__DIRECTIONS__
Everything in the listing should be transcribed exactly, apart from the pictures.

—————

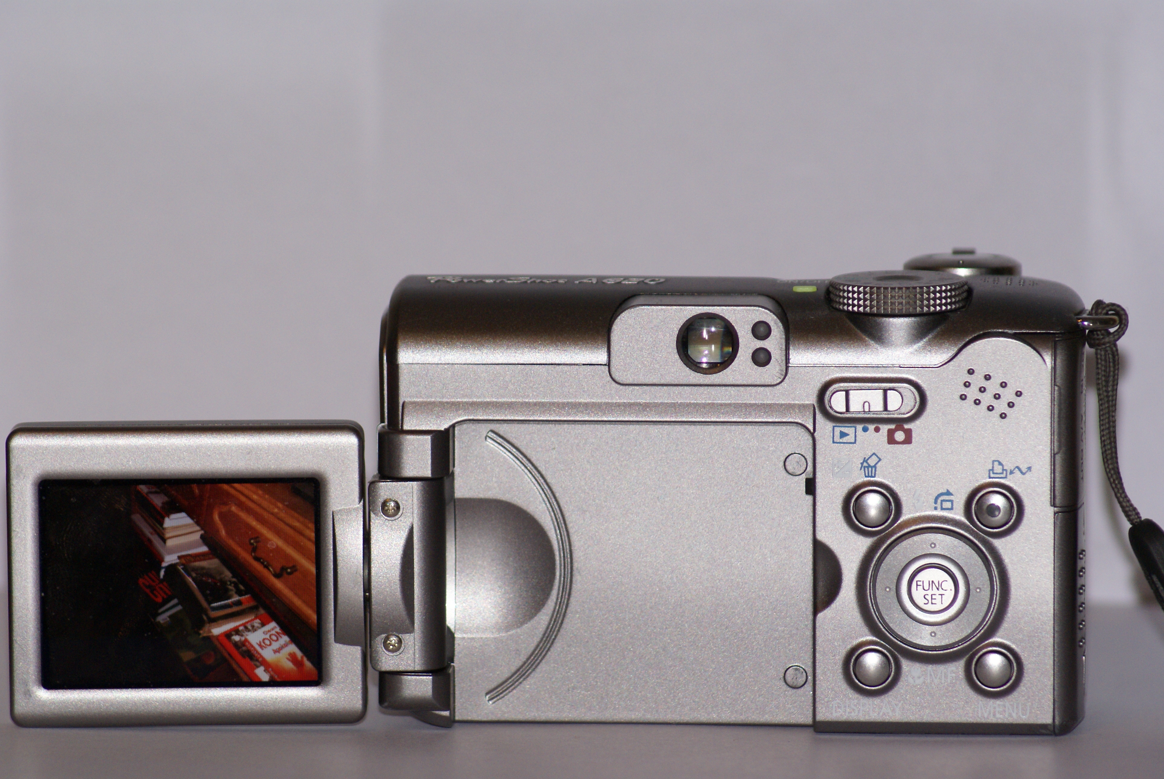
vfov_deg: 6.1
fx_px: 7284
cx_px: 582
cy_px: 390
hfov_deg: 9.1
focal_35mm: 225
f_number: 5.6
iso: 400
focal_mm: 150
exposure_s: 1/125
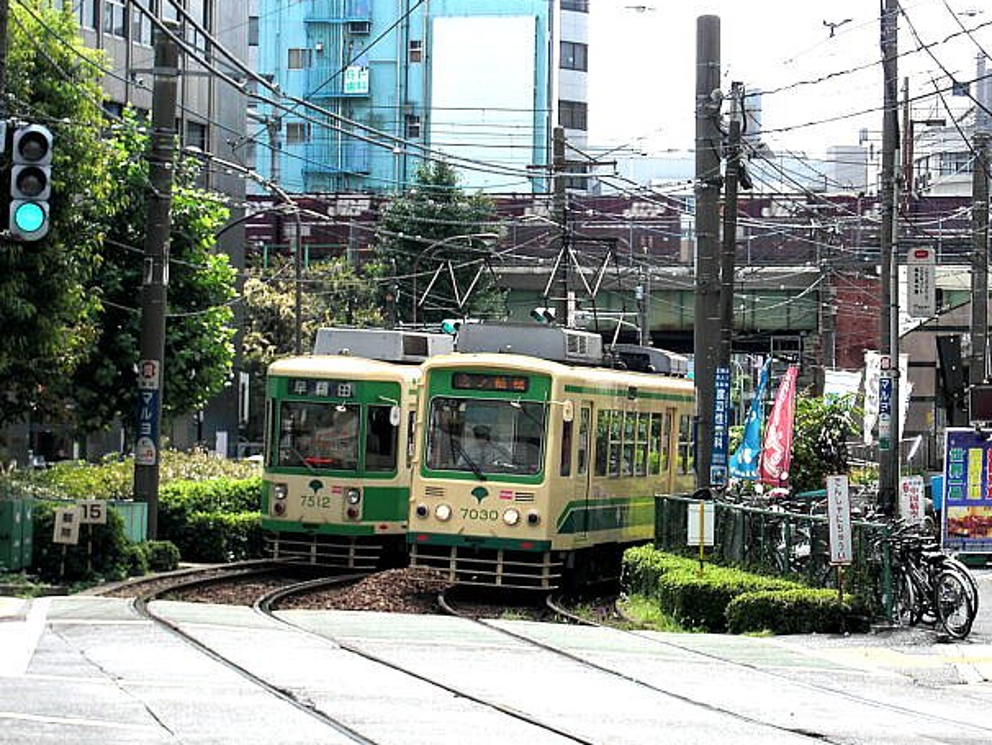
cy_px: 382
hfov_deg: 14.8
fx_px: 3813
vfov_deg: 11.2
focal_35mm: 133
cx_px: 537
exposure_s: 1/160
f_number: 5.8
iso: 50
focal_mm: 19.6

—————

__FINISHED EXERCISE__
vfov_deg: 6.1
fx_px: 7284
cx_px: 582
cy_px: 390
hfov_deg: 9.1
focal_35mm: 225
f_number: 5.6
iso: 400
focal_mm: 150
exposure_s: 1/125
cy_px: 382
hfov_deg: 14.8
fx_px: 3813
vfov_deg: 11.2
focal_35mm: 133
cx_px: 537
exposure_s: 1/160
f_number: 5.8
iso: 50
focal_mm: 19.6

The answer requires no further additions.